Mike  ( June 3, 2008)
Full time daycare is what it amounts to. Our children will spend 16 years (with University) in an institution full time. Escaping that for a few days a week is important. It is just easier than implementing a national daycare program. What is really needed is an incentive to keep Mom or Dad at home with the kids for a few years. And valuing our child care workers beyond 4 bucks an hour per child.
Brad  ( June 3, 2008)
All this does is accelerate the growing-up of our children. Let kids be kids - stop over-scheduling them and making them keep up with the Jones' and thinking that that is the only way to get through life. Send kids outside to play and use their imaginations. Just because parents need to have 'perfect' children and are buying into the idea that over-stimulating kids with every lesson, sport and hobby known to man is the way to produce a well-rounded child doesn't mean that it's beneficial or even good for the child. Childhood depression, obesity, eating disorders and peer issues (including bullying, and drug use) are at all-time highs. Do our kids really need the government and us, as their moral compasses and guides, to add more fuel to the pressure-cooker of their already over-taxed lives? NO.

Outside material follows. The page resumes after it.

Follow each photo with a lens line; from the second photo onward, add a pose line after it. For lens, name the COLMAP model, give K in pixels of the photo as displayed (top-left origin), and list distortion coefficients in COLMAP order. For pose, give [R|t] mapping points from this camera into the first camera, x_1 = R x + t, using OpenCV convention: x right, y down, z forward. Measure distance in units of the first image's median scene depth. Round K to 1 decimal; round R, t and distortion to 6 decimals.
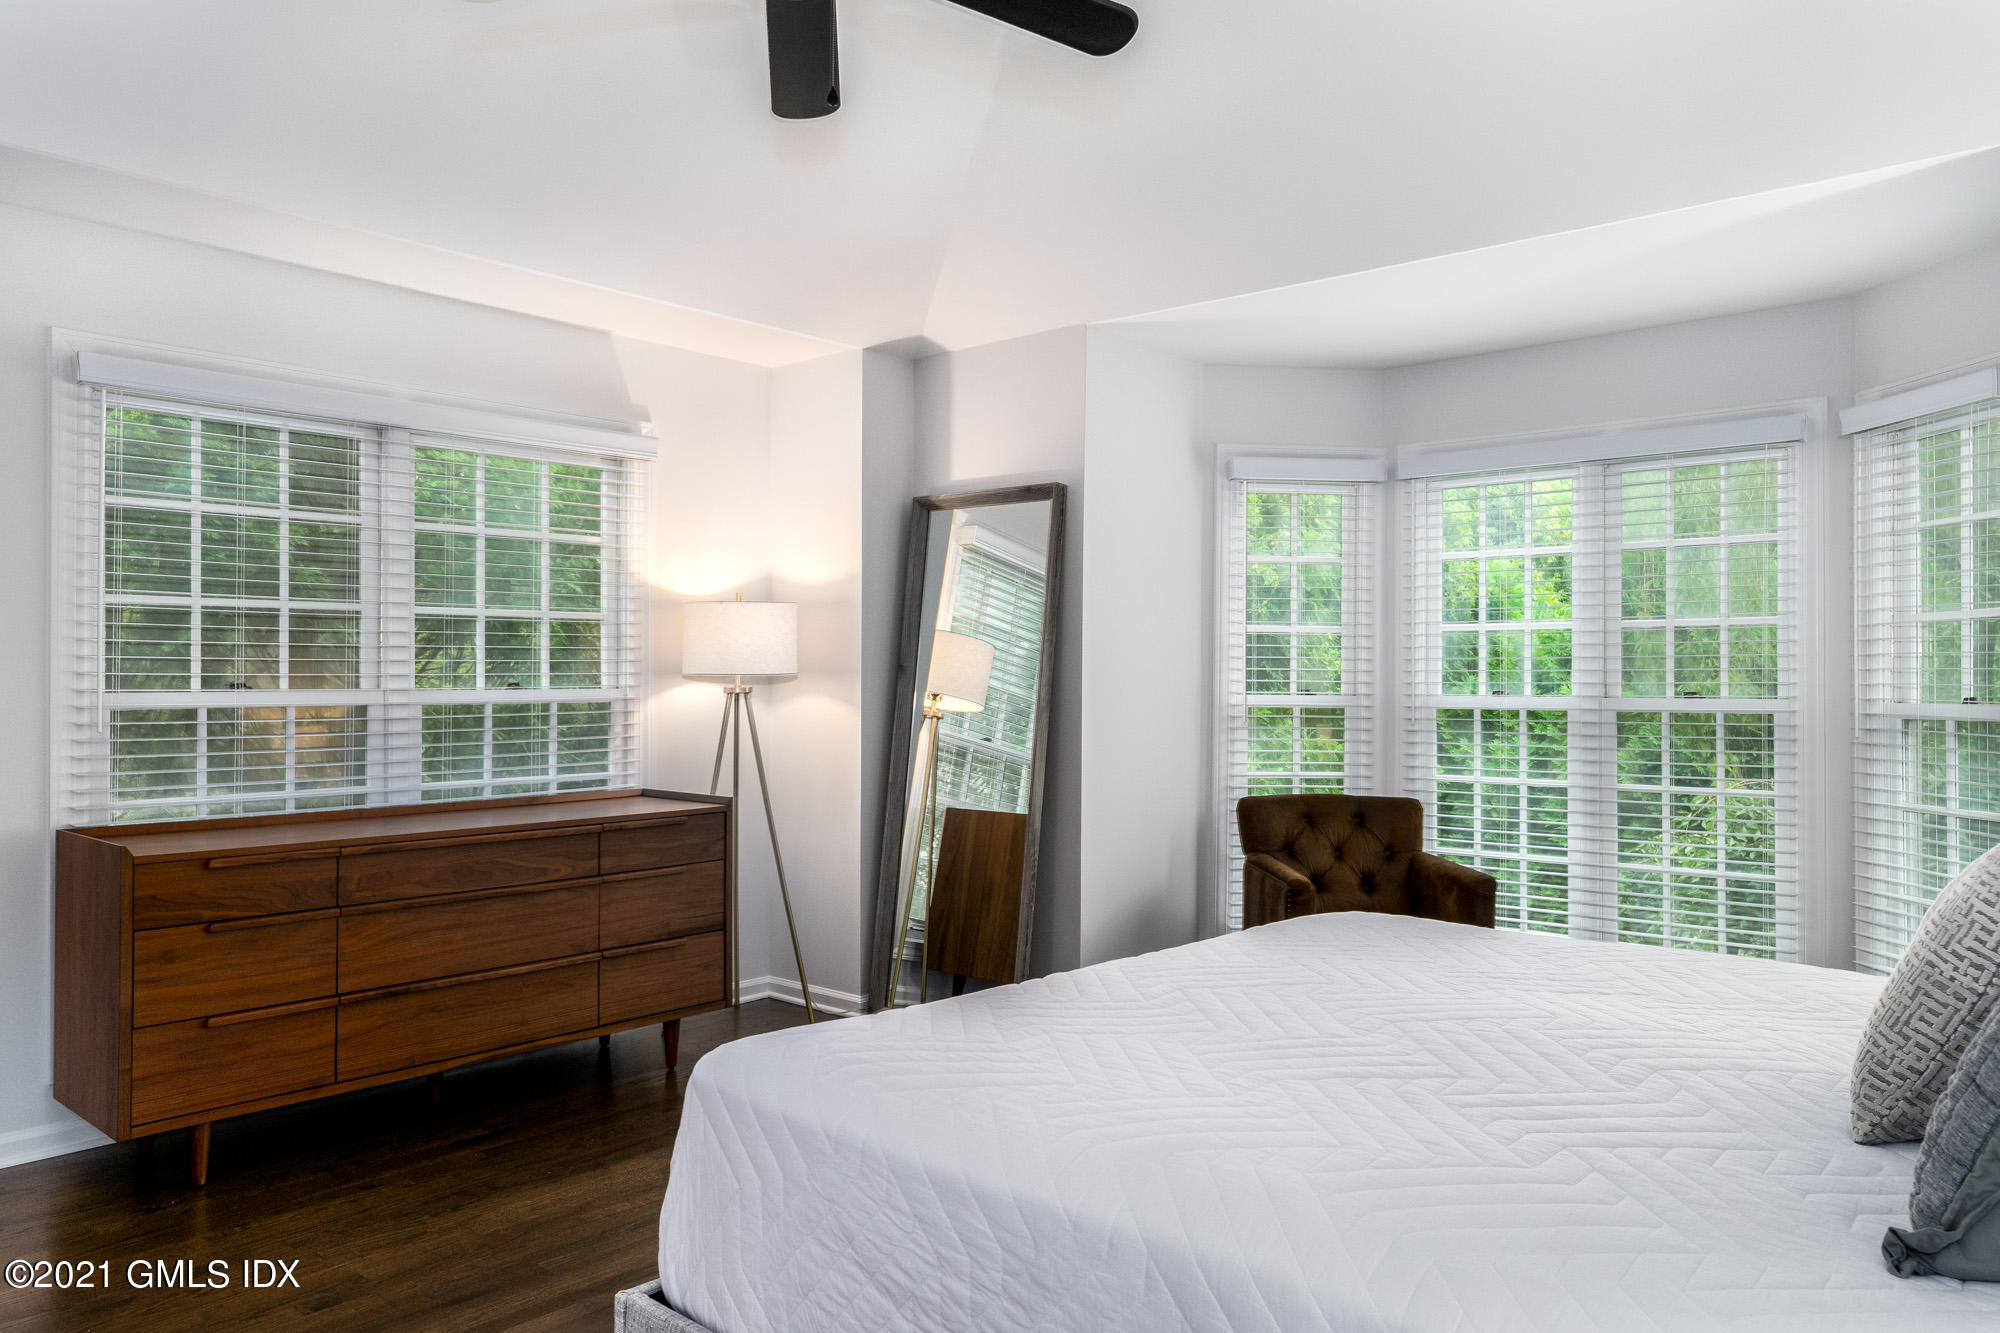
lens RADIAL K [[1383.8, 0, 998.3], [0, 1383.8, 640.7], [0, 0, 1]] dist [-0.002179, -0.000310]
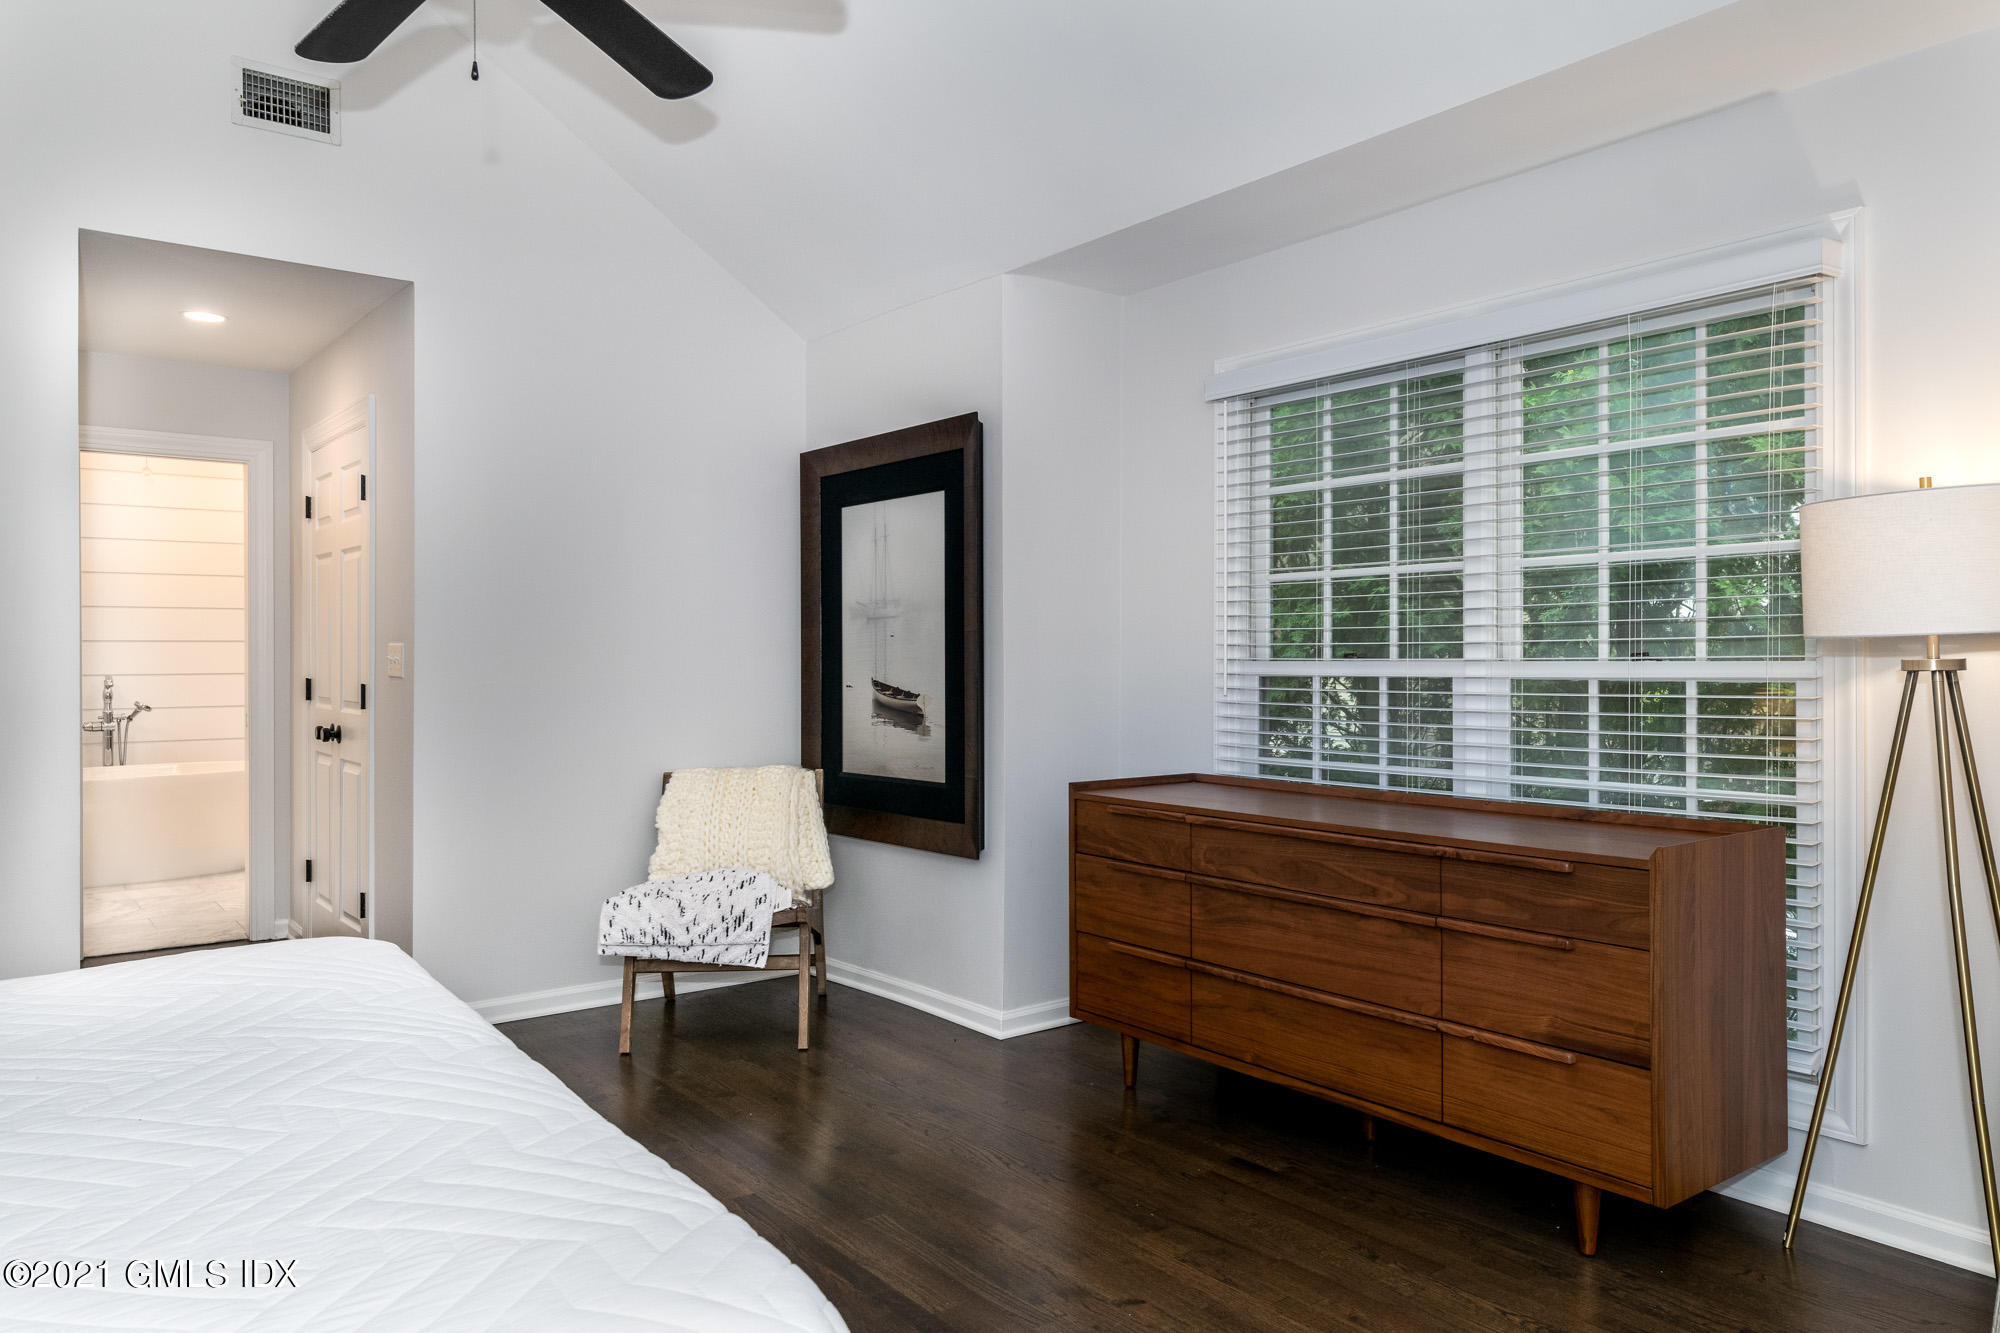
lens RADIAL K [[1383.8, 0, 998.3], [0, 1383.8, 640.7], [0, 0, 1]] dist [-0.002179, -0.000310]
pose [[-0.195789, -0.013865, -0.980548, 0.459021], [0.026548, 0.999459, -0.019433, 0.032433], [0.980287, -0.029837, -0.195314, 0.893222]]
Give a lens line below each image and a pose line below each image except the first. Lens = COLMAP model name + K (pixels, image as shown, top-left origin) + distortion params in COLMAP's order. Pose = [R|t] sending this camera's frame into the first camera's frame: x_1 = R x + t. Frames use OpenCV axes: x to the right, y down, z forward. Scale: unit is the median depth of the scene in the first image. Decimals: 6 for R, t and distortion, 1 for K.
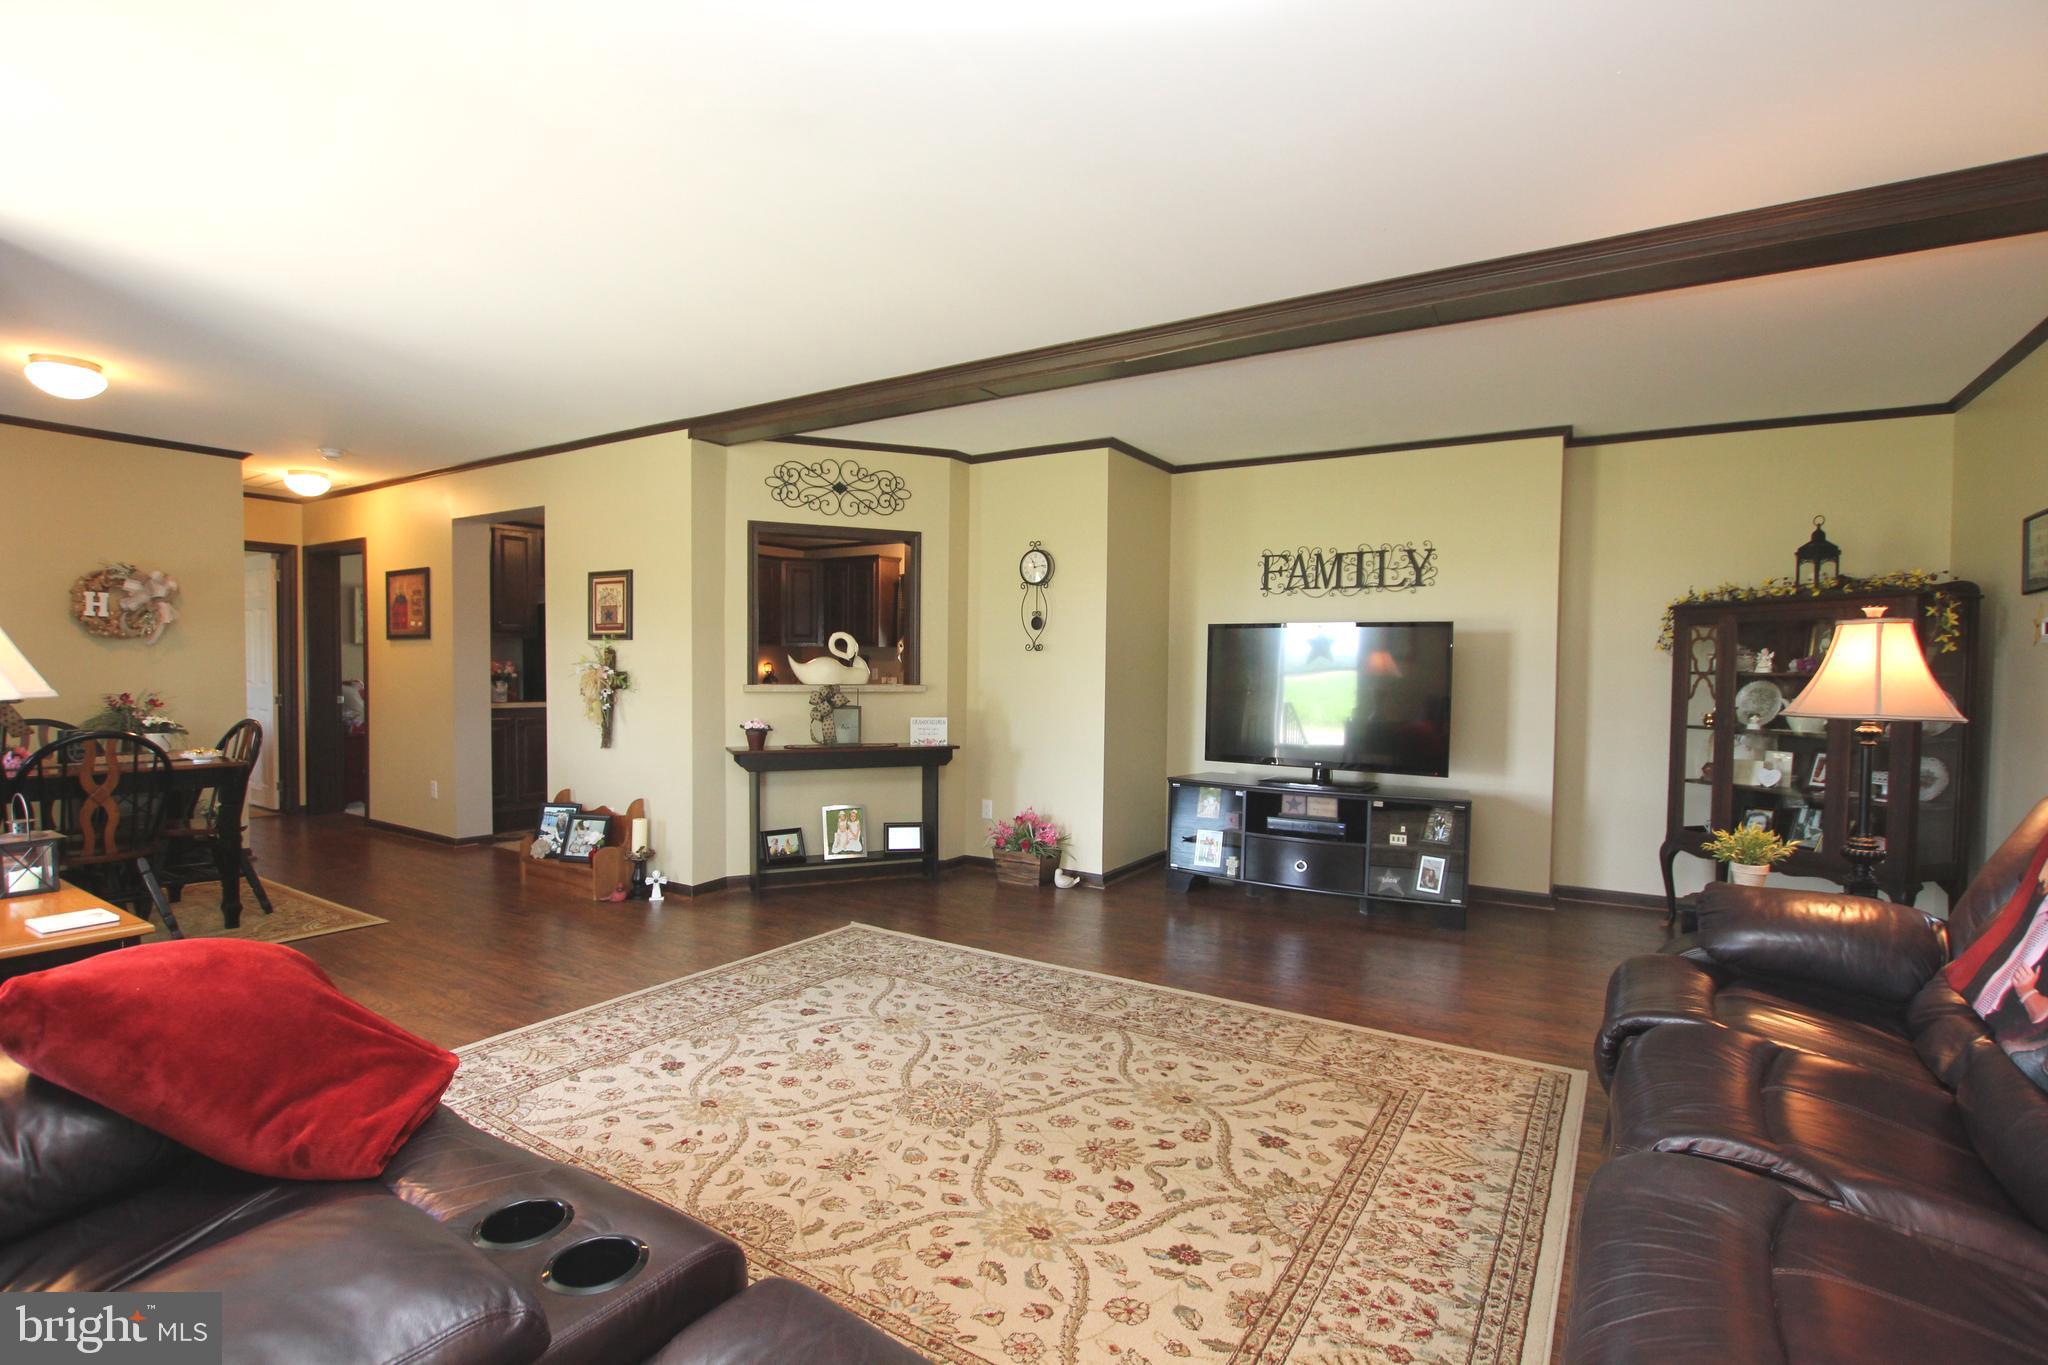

Bradey (June 3, 2008)  ( June 3, 2008)
As a stay at home mother of three boys, I cannot imagine having to send my three or four year old to school five days a week. God help the teachers who have to maintain the attention level of a PRESCHOOLER (because this is what they are considered to be) for eight hours a day, in a class of twenty. How cost effective is this going to be to the provincial government when they have to augment or re-train all of their teaching staff to be more linguistically oriented, only to have the supposed benefits wear off, or be deemed negligible by age eight or nine. That seems like a colossal waste of tax dollars as well as valuable teaching time. Also, what happens to funding for daycare centres, childcare benefits, etc.? Those of us who choose to give up an alternate income are already giving up subsidized childcare benefits. I am not ready to give up my children five days a week , too.
sf  ( May 31, 2008)
No, for goodness sake don't do that to our children too! It's tough enough at JK & SK ages to concentrate in a classroom environment. Besides, the first years of school should be fun & relaxed - it makes better students in later years as grade 1 introduces homework & busy times with friends.
Jodi  ( May 30, 2008)
I, as a teacher, think it is ridiculous. My children are this age and I do not want them in school all day, five days a week! That is why I send them to a loving babysitter, nothing against daycare centres. Children spend enough time in school. At three or four years of age they still need to be able to have a little freedom, wear their pyjamas all day if they want, have cuddle days and have more play time. I do not feel that it is the school boards job to babysit them 5 days a week. As a parent I am more than happy to pay for good childcare for the 2 or 3 days a week that my child will not be in school. By going only a couple days in JK and SK I think that it shows the importance of school and listening and following the rules. It also makes it fun. In our house school is a place that our 4 year old gets to go on Tuesday and Thursday, not has to go and so far she likes it and is doing well, being very good and learning lots. She also really likes it! How is that going to be when she has to go there 5 days a week next year or her little sister in a couple years? I don't want to be negative, but it is probably not going to be the same.
Richard  ( May 29, 2008)
Full time "junior kindergarten" is not school - it's daycare, just ask those who have taught it. How sad a statement is it that we're willing to put a 4-year-old in full time schooling. Our parents and grandparents would consider it unthinkable, yet many families today simply rationalize it as their kids are in daycare anyway, might as well get an education while they're at it. When did parenting become so inconvenient?